The descriptor shape ships as the supported aioc.agent_graph.v0 descriptor contract. Future changes to this contract should include explicit migration guidance.

  1. Builds an entry agent from a descriptor.
  2. Applies agent_defaults.
  3. Resolves tool ids through the registry.
  4. Resolves handoff ids to built agents.
  5. Produces a stable descriptor hash for equivalent descriptor content.
  6. Builds context from field defaults.
  7. Applies {{input.message}} and {{runtime.now_iso}} defaults.
  8. Merges application context overrides.
  9. Rejects undeclared context references in instruction templates.
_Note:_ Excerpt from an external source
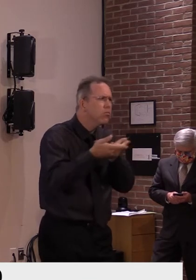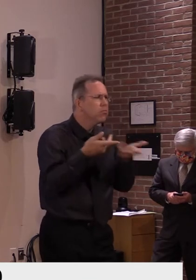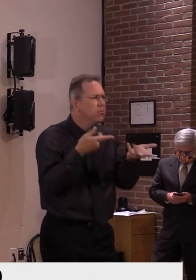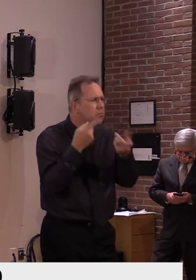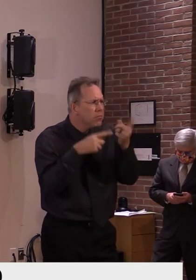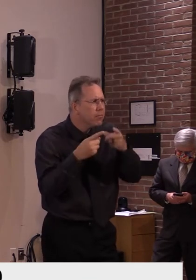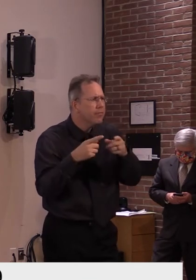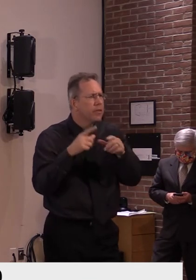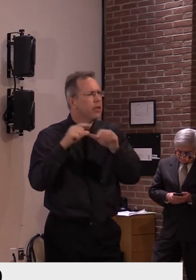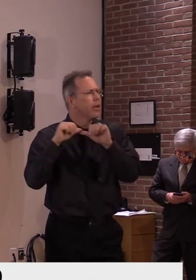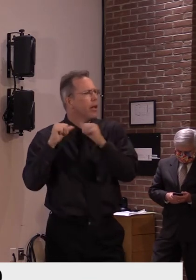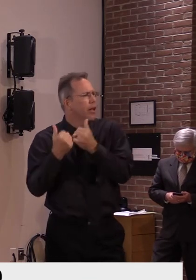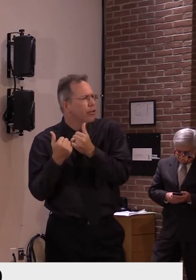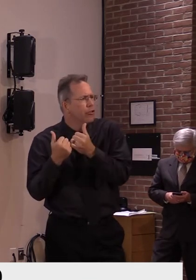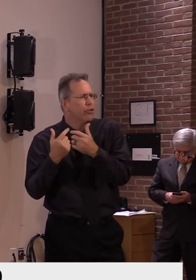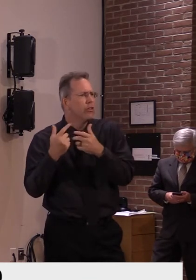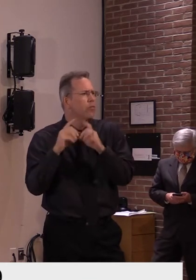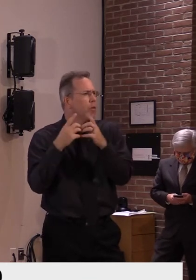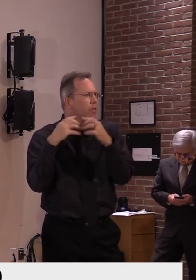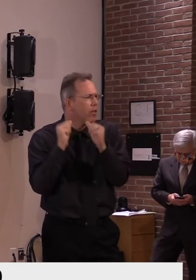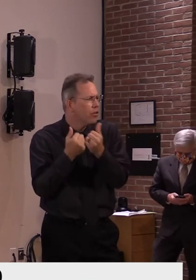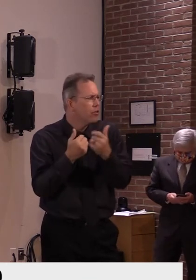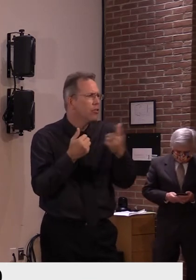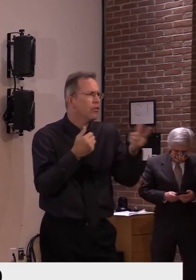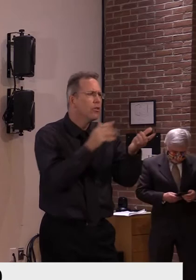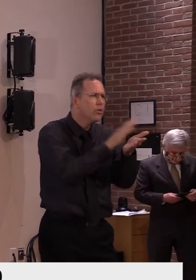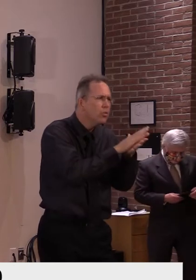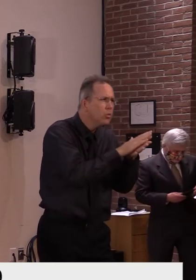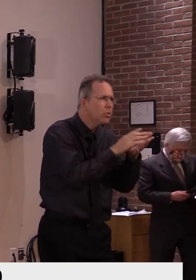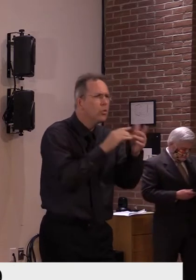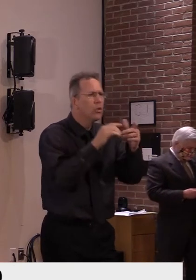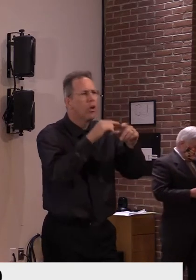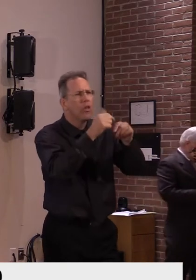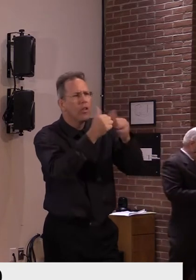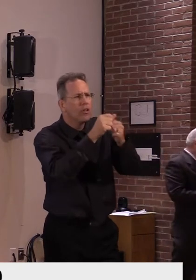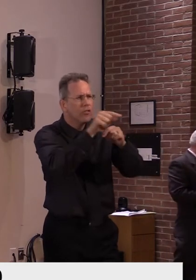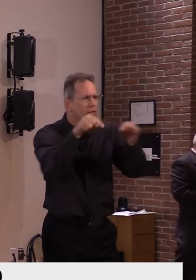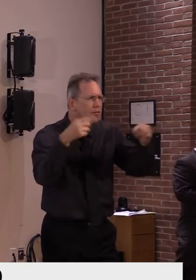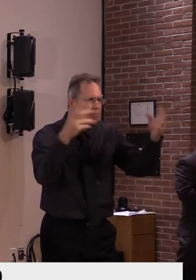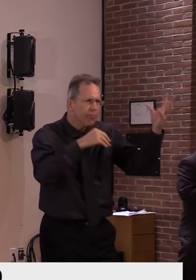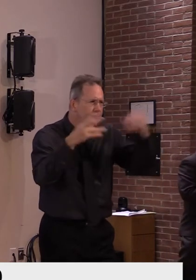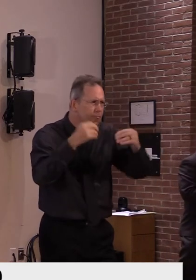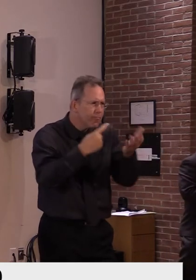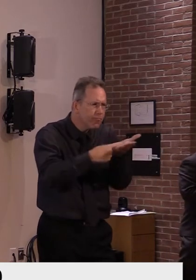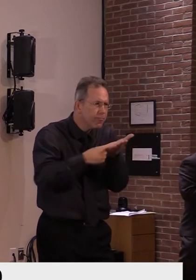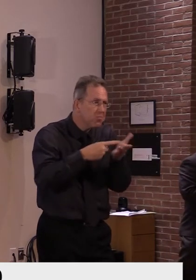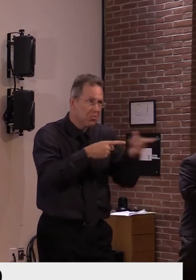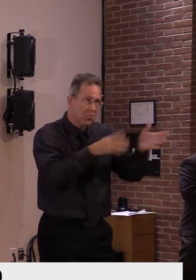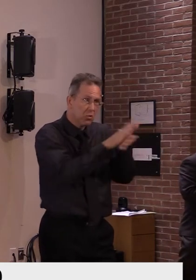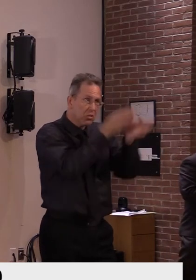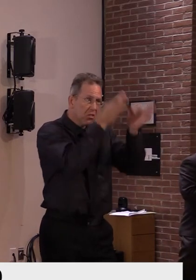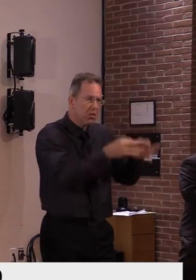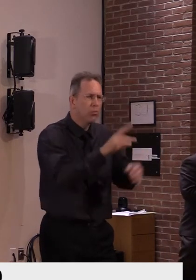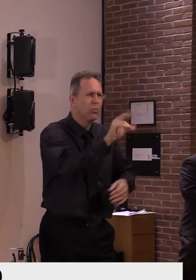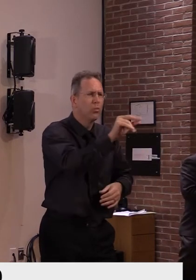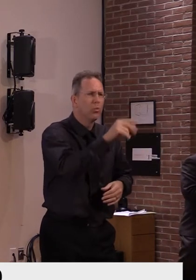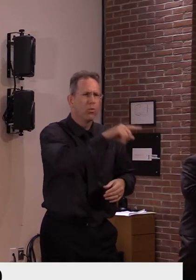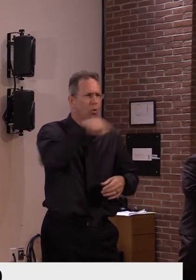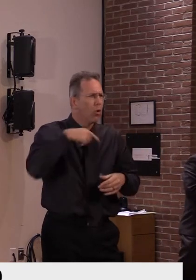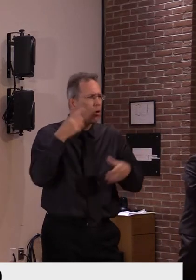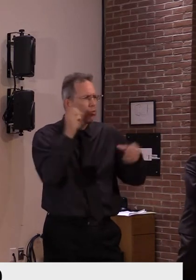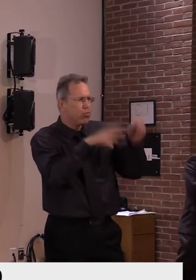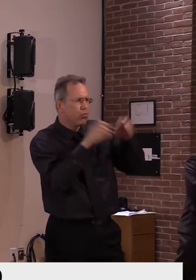the local school officials, uh, to come to the right conclusion for that setting. And there are plenty of times when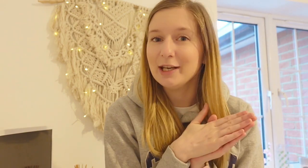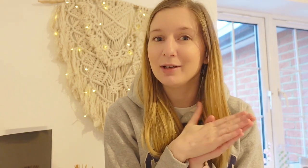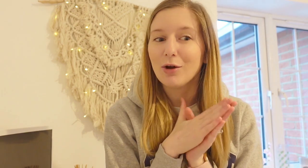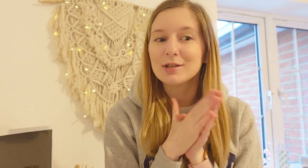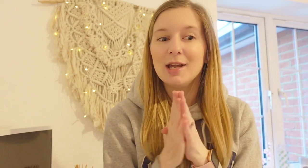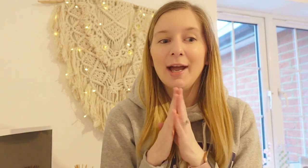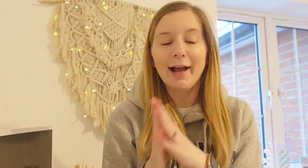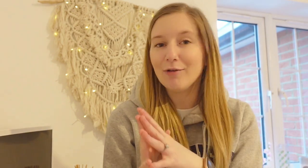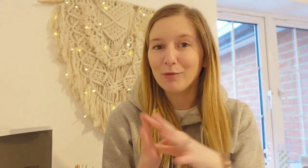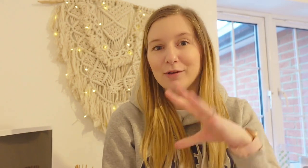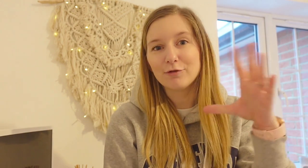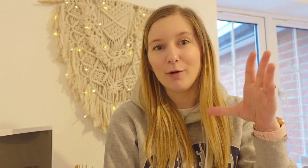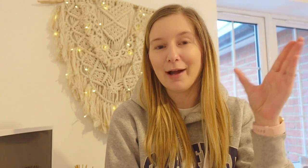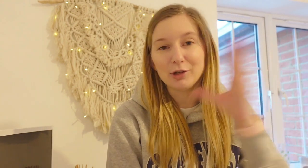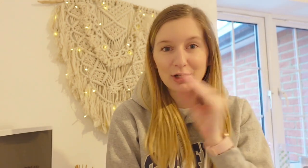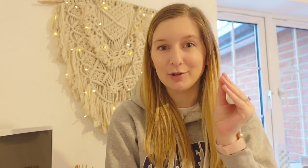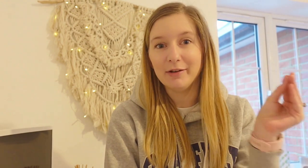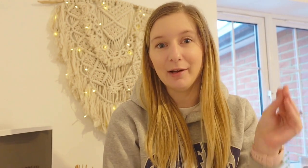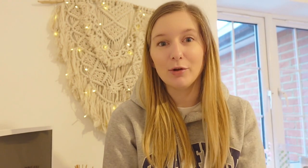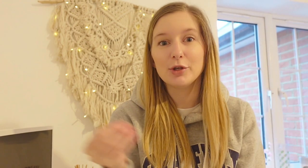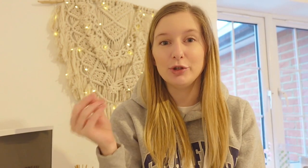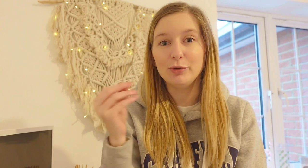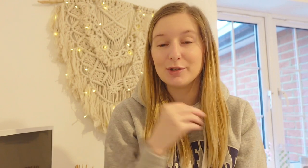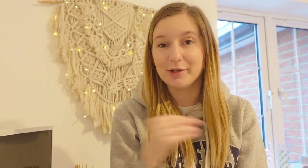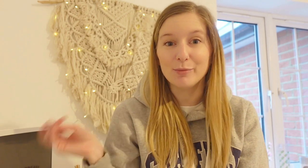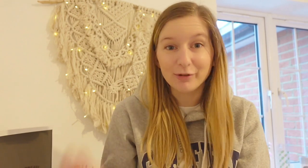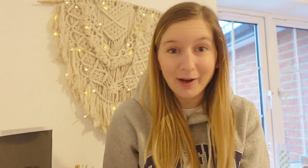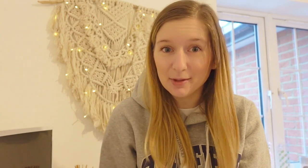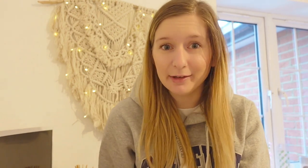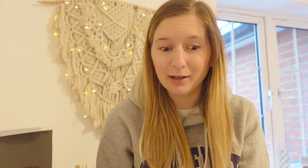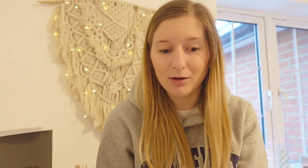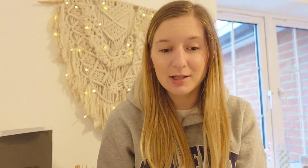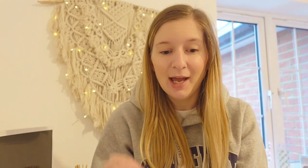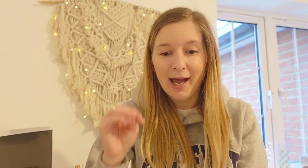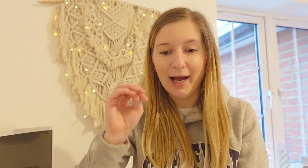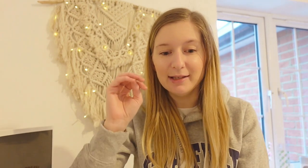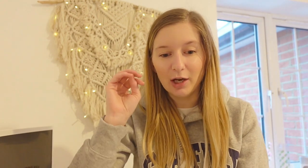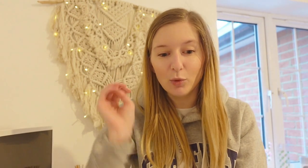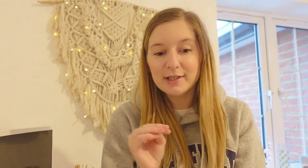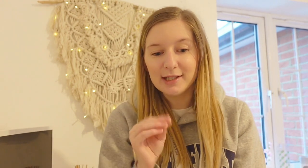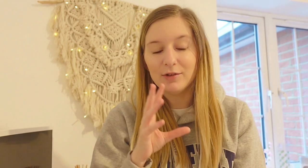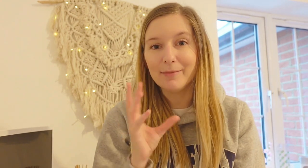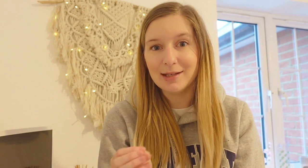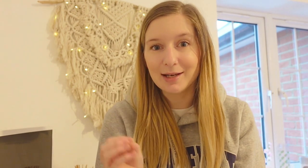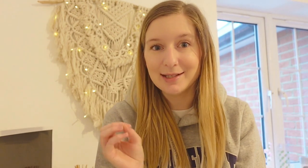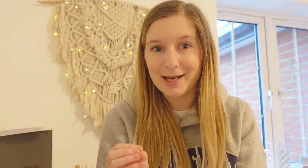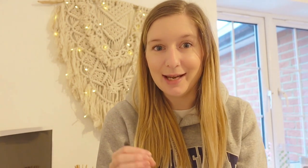hearing loss, how I went from having gradual hearing loss to sudden profound hearing loss and I wanted to give you some insight today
  10. Rejects missing required context references at instruction-resolution time.
  11. Allows missing optional context references.
  12. Rejects non-path instruction expressions.
  13. Keeps reference paths exact: parent references do not allow child paths.
  14. Rejects missing entry agents, unknown tool ids, missing registry targets, and unknown handoff ids.
  15. Attaches harness metadata to run records in examples or tests.
  16. Composes with strict replay without executing live tools when replay data is available.

Accepted. Implemented in src/harness-descriptor.ts, src/harness-descriptor-loader.ts, and src/harness-descriptor-loader-paths.ts, and promoted into the supported 0.2.x API surface.